Et c'est dès que le Maccarthysme touche Hollywood que de nombreux films ont tenté de dénoncer la Chasse aux Sorcières librement sous couvert d'une production cinématographique, et cela sous le nez de la commission. Prenons un exemple: Johnny Guitare, de Nicholas Ray, réalisateur reconnu, écrit par Ben Maddow, sous un nom différent, et mettant en scène Joan Crawford et Sterling Hayden.

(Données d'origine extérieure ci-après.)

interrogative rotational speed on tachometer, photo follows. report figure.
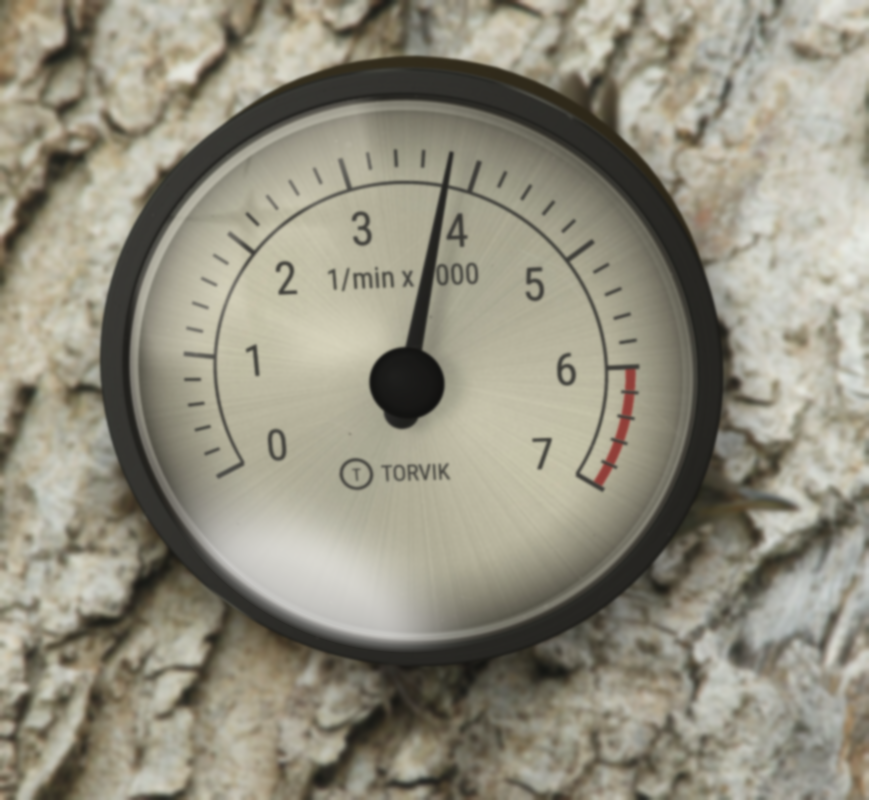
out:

Sous couvert d'un western, genre populaire pour sa représentation idéalisée d'une partie de l'histoire américaine, le film possède une seconde lecture, et sans s'avancer en profondeur dans le scénario, il reprend le thème de la chasse aux sorcières, qui, comme nous l'avons vu, est plus que pertinent. Un fait intéressant fut souligné par le scénariste du film: de l'acteur jouant un antagoniste important dans le déroulement de l'histoire est joué par un membre actif de l' Alliance Pour la Conservation des Idéaux Américains, tandis que le réalisateur et Sterling Hayden avait été soupçonnés de nombreuses fois de collaboration ou d'appartenance au parti communiste, rendant la présence d'un acteur aux idées aussi opposées comme n'étant pas le fruit d'une pure coïncidence, et donnant un ton au message du long métrage. Ce dernier passa inaperçu dans les salles américaines, tandis que le public européen le trouva plus pertinent, si bien qu'il devint un des classiques de François Truffaut.
Alors que le gouvernement déploie une politique agressive en réponse à la guerre froide, l'expression directe de certains actes ou opinions, aujourd'hui dérisoires, sont sévèrement punis. Seulement, plusieurs années après, on peut remarquer la manière dont cette situation politique eut une influence forte sur la production artistique du pays, seul échappatoire face au manque de liberté d'expression directe et la peur du communisme. La chasse aux sorcières n'a pas été inventée par les américains: elle est présente partout, et provient presque exclusivement d'une force supérieur, souvent l'état, ou parfois une foule, voir l'opinion publique seul. Elle fut présente dans les deux blocs, dans l'Allemagne Nazie, dans les colonies américaines, au moyen âge, dans les balbutiements du christianisme, et à toutes les époques et lieux s'y on la cherche, y compris aujourd'hui, et se base en particulier sur le contrôle des moyens de communication et d'expression pour tourner l'opinion des masses dans un sens plutôt que dans un autre. Mais la communication comme arme des chasseurs peut aussi être un moyen de défense pour les sorcières, et si l'on contrôle à la perfection les artifices et éléments scénaristiques, on peut changer une idée pourtant profondément ancré dans la terre.